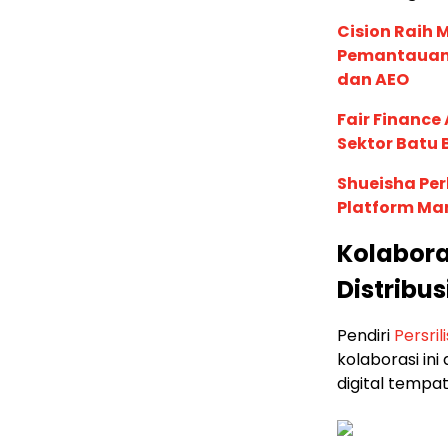
Cision Raih
Pemantauan d
dan AEO
Fair Financ
Sektor Batu 
Shueisha Pe
Platform Ma
Kolabora
Distribu
Pendiri
Persril
kolaborasi in
digital tempat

_What to produce_
Print every line of the listing above verbatim, omitting the picture.

_Exercise solution_
Cision Raih
Pemantauan d
dan AEO
Fair Financ
Sektor Batu 
Shueisha Pe
Platform Ma
Kolabora
Distribu
Pendiri
Persril
kolaborasi in
digital tempat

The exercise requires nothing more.